It turns out that you should just avoid all of that manipulation of your customer communications and just ask everyone. Here are a few reasons why.

Number of Reviews Matter

With reviews mattering more and more to local and even national business ranking success, the number and frequency of reviews is a big part of that.  The study showed that by simply not review gating and asking everyone for a review, the total number of reviews went up 68%. That is a huge number of reviews that the risky practice of review gating is costing you. Just ask everyone.

Minimal Difference in Average Rating

Along with the massive increase in the total number of reviews, the study also showed that the average score drop from allowing everyone into the process was minimal at best. The average score in their study went from 4.66 to 4.59 from allowing those 68% more reviews. Well worth it for all of those extra reviews.

Please Review UsMore Reviews Makes You More Relevant for More Services

Google uses words in reviews to learn more about your business. Since we have already removed the worry of how the score would drop from asking everyone, consider yet another advantage of that 68% increase in reviews from asking everyone.  Though Google offers business categories, people search more and more for very specific services. Business and service descriptions can help with this, but you see more and more reviews highlighted in the search results to show that Google uses them to find relevance. For example, a recent search for “best espresso martini” near me turned up several local businesses where reviewers had commented about enjoying the espresso martini. So ask everyone for reviews and ask them to be specific.  It can be the key to you popping up for many of these specific searches.

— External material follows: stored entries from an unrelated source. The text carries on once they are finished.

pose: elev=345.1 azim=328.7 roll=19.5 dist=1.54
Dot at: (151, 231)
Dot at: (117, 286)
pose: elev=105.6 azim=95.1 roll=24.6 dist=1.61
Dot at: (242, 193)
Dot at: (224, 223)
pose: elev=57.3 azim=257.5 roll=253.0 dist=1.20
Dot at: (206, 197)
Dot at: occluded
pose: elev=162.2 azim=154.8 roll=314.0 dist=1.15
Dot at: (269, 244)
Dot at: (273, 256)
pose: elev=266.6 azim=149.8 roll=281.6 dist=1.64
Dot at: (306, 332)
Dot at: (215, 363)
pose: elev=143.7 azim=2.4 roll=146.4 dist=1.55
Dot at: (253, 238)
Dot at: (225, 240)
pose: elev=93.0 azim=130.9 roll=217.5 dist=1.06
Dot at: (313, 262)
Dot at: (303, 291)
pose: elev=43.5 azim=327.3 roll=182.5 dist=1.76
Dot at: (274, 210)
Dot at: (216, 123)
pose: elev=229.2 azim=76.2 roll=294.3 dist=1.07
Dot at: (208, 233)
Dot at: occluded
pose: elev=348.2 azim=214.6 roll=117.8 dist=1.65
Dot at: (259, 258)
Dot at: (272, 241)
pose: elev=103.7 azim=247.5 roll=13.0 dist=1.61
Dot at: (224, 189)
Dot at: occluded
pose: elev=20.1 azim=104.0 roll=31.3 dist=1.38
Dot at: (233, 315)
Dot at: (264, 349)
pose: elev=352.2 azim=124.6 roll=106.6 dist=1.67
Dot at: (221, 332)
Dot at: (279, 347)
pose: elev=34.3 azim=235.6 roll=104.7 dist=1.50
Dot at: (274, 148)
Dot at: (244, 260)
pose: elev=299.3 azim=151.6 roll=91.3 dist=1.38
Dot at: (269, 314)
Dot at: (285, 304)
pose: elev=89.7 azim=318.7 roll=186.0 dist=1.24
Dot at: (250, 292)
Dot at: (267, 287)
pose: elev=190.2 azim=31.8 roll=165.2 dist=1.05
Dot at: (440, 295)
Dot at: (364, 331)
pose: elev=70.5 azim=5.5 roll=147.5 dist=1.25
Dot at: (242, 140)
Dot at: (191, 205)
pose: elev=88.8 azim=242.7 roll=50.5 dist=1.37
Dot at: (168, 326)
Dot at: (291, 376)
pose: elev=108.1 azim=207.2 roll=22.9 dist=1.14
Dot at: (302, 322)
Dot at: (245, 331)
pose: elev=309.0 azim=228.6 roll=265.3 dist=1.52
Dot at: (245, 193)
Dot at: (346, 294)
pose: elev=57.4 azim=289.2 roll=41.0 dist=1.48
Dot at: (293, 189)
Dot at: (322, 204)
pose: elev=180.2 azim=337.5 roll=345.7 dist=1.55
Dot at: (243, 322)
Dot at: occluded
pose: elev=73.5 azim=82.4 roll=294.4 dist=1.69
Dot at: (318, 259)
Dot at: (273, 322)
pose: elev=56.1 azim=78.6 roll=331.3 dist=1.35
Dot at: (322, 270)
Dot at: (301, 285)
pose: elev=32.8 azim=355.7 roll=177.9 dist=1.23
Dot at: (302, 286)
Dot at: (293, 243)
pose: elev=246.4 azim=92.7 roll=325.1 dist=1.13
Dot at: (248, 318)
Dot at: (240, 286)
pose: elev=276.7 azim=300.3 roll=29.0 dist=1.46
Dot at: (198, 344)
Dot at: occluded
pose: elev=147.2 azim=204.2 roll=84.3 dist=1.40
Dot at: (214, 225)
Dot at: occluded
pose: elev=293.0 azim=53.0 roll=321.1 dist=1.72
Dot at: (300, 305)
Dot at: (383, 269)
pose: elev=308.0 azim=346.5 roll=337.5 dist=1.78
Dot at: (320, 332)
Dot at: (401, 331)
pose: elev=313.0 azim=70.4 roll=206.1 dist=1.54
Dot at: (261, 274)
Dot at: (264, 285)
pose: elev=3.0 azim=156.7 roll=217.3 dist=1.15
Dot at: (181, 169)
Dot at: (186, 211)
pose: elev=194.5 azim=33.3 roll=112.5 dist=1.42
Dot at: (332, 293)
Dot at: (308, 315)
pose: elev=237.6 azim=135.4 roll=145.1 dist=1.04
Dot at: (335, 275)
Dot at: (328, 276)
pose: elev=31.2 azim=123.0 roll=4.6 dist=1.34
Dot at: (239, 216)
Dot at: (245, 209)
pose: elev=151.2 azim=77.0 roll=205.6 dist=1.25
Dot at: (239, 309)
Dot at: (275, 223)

Negative Reviews are Scary

We are all afraid of those negative reviews, but in reality if we keep asking for reviews, the negatives will be buried in positives. As Google and users get better at understanding fake reviews, a perfect 5.0 review score starts looking untrustworthy and fake.  As long as you respond appropriately to negatives, that crazy person will be seen for what they are by searchers, and if you make amends for a mistake, sometimes that will be enough to turn someone around. There is value in how people see you responding to negatives. Handling a less than 5-star review can actually be a great opportunity to show your skills at customer services.  Embrace them when they come and know that if you keep asking, that review will be buried by positives soon anyway.

Just Keep Asking Everyone

So stop worrying about that one negative review and keep asking everyone. It will not only keep you out of trouble with Google, it will get you more reviews with a minimal drop in your overall review score.  Stay positive. Typically the really upset people will go out and find you anyway, so it is better to keep getting ammunition on the positive side to balance it out.  Just keep doing a great job and asking for reviews.